Muestra la heterogeneidad se produjo dentro de las cohortes sin embargo un patrón focal es evidente en el
BRAF
mut /MSS y un patrón de todo el brazo está presente en el
BRAF
peso /MSS cohorte.
Discusión
Este estudio ha demostrado que
BRAF
cánceres mut /colorrectales MSS predominantemente albergan CNA localizado o selectivo, mientras que el
BRAF
p /SMS cánceres colorrectales tienen toda significativamente más frecuente brazo del cromosoma CNA. Esto se traduce en un mayor porcentaje promedio de genoma afectados por la NIC en
BRAF
peso /SMS en comparación con
BRAF
mut /cánceres del SMS.
cánceres BRAF
peso /SMS muestran un porcentaje igualmente alto del genoma afectados por todo el brazo CNA como un informe previo de una gran serie de diferentes tipos de cáncer, incluyendo CRC [41]. Comparativamente, el
BRAF
mut /MSS cohorte tiene una proporción significativamente menor de sus genomas afectados CIN cubiertos por eventos todo el brazo. En general, estas observaciones permiten identificar un
BRAF
mut /SMS cánceres representan un "patrón de concentración« más de NIC, mientras que
BRAF
peso /cánceres del SMS muestran un patrón 'toda brazo del cromosoma' de NIC.
a través de todas las cohortes, la frecuencia de eliminación CNA superó amplificación de eventos para todo tipo de CNA. Esta diferencia puede reflejar una mayor selección de supresiones, que podría ser la promoción tumoral e implicar mecanismos más simples de adquisición, mientras que las amplificaciones pueden requerir interacciones más complejas con cromosomas homólogos y no homólogas [44].
brazo del cromosoma entero CNA fueron significativamente más frecuentes en
BRAF
peso /MSS que en
BRAF
mut /cánceres del SMS. brazo del cromosoma entero CNA puede promover la génesis tumoral a través de la ganancia de oncogenes y la pérdida de los supresores de tumores a gran escala [19]. Sin embargo, todo el brazo del cromosoma CIN también está relacionada con la represión del cáncer, donde se produce el reverso de los efectos del cáncer promoviendo, y hay una pérdida superabundante de factores oncogénicos y el aumento de los efectos supresores tumorales [19]. Además, el aumento de número de copias de cromosoma puede conducir a la producción excesiva de proteínas que puede poner un mayor estrés metabólico sobre la célula de cáncer y en última instancia, reducir su tasa de crecimiento y la proliferación [19] celular, [45], [46], [47]. Si la propensión de todo el brazo CNA puede estar contribuyendo a la naturaleza menos adverso de los cánceres BRAFwt /SMS en comparación con los cánceres BRAFmut /SMS a través de los mecanismos descritos anteriormente, puede justificar una mayor investigación.
La agresiva
BRAF
cánceres mut /SMS tuvieron una tasa significativamente mayor de CNA focal a través de sus genomas.
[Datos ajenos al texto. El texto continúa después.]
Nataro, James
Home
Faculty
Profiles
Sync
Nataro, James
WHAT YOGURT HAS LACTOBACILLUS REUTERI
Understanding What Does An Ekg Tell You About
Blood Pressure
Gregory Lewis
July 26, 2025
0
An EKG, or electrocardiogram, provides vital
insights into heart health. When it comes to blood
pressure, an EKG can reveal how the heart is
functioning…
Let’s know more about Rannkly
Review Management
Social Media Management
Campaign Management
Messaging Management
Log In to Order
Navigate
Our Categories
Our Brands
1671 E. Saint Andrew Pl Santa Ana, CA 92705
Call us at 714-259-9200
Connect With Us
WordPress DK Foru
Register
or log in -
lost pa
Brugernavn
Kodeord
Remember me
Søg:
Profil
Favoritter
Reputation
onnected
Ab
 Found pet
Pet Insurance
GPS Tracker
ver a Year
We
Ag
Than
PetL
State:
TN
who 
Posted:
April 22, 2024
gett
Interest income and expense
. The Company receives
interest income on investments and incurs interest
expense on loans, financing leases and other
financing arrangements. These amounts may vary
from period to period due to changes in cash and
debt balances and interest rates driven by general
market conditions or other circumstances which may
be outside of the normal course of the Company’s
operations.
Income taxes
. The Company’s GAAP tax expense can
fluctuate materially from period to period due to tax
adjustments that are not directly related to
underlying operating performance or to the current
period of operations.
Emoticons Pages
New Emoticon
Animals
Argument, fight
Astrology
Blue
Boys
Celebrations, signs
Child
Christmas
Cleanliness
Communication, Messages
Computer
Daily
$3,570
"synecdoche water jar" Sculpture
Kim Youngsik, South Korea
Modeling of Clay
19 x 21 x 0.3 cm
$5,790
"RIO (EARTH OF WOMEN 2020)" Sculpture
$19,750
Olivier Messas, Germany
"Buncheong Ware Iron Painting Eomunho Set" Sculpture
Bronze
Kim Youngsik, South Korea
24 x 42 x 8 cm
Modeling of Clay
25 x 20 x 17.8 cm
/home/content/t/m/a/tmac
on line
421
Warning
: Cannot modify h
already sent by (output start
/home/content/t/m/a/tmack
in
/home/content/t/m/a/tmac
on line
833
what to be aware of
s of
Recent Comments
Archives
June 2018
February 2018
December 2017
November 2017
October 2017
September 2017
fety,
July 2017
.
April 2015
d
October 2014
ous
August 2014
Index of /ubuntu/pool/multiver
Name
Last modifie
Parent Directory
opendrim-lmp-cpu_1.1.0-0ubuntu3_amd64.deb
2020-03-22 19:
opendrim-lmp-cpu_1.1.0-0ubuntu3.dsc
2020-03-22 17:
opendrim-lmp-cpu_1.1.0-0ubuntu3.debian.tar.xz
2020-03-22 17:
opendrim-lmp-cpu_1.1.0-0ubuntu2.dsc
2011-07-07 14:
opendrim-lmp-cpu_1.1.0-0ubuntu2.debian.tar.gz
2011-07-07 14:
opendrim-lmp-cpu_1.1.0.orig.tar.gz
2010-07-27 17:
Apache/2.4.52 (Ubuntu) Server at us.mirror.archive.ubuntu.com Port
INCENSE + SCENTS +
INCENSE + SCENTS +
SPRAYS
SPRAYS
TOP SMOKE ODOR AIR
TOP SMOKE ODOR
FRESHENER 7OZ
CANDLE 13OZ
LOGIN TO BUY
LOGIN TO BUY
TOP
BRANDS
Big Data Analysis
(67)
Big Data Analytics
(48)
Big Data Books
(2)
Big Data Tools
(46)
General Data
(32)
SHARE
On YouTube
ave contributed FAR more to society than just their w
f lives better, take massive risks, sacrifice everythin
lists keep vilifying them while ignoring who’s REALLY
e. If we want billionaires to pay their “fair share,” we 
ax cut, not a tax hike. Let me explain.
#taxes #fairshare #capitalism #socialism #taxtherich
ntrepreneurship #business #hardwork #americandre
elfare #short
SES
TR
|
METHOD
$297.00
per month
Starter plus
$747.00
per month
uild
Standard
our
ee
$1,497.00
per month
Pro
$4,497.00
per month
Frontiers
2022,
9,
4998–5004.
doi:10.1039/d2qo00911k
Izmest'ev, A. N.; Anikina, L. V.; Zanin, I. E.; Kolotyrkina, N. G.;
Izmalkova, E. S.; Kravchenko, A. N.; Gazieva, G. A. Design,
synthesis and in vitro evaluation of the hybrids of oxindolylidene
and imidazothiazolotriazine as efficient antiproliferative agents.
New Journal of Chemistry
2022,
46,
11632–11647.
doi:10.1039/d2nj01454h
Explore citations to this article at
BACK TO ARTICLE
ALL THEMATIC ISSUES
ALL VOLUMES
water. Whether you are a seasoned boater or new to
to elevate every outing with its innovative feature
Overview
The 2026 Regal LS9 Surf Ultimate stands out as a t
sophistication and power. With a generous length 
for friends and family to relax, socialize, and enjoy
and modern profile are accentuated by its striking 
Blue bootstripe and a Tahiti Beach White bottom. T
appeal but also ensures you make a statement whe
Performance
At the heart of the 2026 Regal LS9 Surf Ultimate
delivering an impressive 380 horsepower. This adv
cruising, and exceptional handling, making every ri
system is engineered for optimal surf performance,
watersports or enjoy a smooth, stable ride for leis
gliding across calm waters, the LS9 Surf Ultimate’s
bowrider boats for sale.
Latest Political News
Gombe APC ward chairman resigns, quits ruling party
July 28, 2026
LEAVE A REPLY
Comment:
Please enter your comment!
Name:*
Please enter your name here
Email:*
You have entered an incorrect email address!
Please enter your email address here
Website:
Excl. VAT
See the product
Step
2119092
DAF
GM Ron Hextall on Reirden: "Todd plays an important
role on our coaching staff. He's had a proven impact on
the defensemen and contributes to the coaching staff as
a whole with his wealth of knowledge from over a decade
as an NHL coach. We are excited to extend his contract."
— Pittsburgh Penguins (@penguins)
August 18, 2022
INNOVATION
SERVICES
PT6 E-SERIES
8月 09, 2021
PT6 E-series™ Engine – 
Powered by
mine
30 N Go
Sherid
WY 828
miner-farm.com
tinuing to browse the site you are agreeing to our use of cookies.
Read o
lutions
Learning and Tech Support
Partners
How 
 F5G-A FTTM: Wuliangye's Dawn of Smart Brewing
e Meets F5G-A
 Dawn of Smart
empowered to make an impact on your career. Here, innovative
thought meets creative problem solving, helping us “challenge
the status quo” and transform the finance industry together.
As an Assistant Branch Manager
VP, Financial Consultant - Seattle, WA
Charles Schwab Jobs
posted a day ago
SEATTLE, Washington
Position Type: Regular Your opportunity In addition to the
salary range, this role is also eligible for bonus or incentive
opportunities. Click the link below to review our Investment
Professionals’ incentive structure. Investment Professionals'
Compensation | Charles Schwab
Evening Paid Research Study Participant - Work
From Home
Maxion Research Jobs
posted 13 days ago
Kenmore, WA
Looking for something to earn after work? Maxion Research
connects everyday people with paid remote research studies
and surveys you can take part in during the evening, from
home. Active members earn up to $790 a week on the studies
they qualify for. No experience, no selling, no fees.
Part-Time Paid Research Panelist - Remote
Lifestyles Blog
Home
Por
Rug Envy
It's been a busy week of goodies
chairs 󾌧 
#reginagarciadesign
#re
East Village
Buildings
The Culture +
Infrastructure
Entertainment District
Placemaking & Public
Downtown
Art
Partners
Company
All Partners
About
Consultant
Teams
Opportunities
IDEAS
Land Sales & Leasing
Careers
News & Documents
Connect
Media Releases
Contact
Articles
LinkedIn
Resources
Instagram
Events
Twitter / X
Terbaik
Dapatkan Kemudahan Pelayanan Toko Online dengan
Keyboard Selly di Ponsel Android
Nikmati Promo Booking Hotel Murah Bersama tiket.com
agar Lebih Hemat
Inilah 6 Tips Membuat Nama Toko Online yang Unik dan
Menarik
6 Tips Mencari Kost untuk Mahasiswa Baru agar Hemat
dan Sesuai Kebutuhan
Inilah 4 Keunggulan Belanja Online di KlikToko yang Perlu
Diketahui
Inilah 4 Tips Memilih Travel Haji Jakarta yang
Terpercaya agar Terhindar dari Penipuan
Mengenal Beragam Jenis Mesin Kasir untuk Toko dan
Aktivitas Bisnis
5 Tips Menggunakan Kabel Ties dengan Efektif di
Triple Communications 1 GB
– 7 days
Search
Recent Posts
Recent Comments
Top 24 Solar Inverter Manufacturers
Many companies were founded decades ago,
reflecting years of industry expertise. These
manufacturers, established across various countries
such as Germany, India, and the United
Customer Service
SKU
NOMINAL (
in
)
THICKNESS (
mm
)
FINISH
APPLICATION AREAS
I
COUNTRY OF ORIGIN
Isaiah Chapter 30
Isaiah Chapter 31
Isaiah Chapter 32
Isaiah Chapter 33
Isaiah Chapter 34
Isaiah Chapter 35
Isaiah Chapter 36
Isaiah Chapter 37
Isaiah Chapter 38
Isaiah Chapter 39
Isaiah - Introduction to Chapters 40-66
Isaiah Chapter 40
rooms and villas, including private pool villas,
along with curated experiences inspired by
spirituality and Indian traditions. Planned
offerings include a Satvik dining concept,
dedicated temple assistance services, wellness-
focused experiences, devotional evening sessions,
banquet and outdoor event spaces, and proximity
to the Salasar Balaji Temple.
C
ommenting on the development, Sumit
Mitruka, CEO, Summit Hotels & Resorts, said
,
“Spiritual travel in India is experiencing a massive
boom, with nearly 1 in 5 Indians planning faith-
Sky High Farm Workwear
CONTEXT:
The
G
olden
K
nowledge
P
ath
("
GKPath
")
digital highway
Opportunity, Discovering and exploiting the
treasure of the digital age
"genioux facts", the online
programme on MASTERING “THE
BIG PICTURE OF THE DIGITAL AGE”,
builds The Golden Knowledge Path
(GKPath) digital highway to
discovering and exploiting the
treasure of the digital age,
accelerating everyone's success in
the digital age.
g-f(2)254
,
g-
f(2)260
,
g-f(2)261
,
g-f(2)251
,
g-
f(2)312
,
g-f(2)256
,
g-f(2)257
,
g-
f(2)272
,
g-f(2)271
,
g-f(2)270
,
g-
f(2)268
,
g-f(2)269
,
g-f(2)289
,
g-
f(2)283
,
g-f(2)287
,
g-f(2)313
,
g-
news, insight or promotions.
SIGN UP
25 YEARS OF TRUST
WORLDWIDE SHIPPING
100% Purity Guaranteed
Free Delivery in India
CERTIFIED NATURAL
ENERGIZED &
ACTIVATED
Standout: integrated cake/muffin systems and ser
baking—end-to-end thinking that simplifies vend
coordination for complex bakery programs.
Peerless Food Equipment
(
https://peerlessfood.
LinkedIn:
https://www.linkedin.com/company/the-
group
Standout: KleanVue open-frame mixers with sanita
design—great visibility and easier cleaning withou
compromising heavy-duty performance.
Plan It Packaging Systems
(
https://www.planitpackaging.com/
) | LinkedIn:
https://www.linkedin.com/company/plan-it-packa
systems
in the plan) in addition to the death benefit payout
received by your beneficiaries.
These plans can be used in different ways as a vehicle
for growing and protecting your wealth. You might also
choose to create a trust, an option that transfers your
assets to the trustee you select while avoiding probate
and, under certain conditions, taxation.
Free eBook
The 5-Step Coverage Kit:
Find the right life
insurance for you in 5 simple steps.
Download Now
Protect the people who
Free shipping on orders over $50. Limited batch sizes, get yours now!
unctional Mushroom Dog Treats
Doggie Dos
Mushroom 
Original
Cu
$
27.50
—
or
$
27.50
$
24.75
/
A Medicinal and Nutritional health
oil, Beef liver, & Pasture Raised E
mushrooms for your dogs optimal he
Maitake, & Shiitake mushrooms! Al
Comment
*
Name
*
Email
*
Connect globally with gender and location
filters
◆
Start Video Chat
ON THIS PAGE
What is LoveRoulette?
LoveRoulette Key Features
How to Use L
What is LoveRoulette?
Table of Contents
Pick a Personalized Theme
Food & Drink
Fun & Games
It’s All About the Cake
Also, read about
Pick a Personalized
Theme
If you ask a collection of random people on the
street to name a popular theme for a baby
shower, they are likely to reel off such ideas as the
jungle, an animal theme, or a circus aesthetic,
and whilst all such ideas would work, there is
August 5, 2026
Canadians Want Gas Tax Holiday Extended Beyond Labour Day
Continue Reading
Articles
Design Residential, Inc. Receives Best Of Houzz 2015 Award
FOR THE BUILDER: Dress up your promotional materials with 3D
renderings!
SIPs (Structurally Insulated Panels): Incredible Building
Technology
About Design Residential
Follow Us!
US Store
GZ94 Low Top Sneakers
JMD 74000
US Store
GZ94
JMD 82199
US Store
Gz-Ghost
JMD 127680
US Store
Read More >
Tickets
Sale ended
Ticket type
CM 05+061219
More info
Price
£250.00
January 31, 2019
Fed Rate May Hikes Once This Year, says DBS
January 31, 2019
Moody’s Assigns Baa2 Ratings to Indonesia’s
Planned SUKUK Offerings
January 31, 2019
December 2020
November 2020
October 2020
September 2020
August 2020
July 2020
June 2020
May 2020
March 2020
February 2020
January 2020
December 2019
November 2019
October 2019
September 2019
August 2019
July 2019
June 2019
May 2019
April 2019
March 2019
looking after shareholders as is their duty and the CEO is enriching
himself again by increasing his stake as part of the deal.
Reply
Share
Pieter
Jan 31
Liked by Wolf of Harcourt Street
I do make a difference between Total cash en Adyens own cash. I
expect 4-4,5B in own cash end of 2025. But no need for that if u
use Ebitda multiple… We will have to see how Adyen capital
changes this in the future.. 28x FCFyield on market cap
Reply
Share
Ha habido informes anteriores de principios en comparación con los cánceres de etapa tardía que albergan entera más el brazo en comparación con el CNA focal [48], en los que se encuentran en estadio I cáncer de mama tener brazo del cromosoma entero más frecuentes CNA en comparación con la fase II /III de cáncer de mama que tenían más pequeña , los eventos más complejos [49]. Por otra parte, un resultado clínico perjudicial en el melanoma se ha asociado con una mayor frecuencia de CNAS focal en comparación con eventos brazo cromosómico enteros [50]. Potencialmente estos complejos, eventos sub-cromosómicas pueden estar facilitando la progresión del cáncer al focalizar específicamente principales impulsores de la génesis tumoral
.
Existen diferentes mecanismos relacionados con el origen de todo el cromosoma o CNA focal. Se ha informado de que comúnmente implica CIN cromosomas enteros se debe a errores relativos a la segregación de cromosomas durante la mitosis [19], [51]. Figura S2. Tabla S1. Tabla S2. Tabla S4.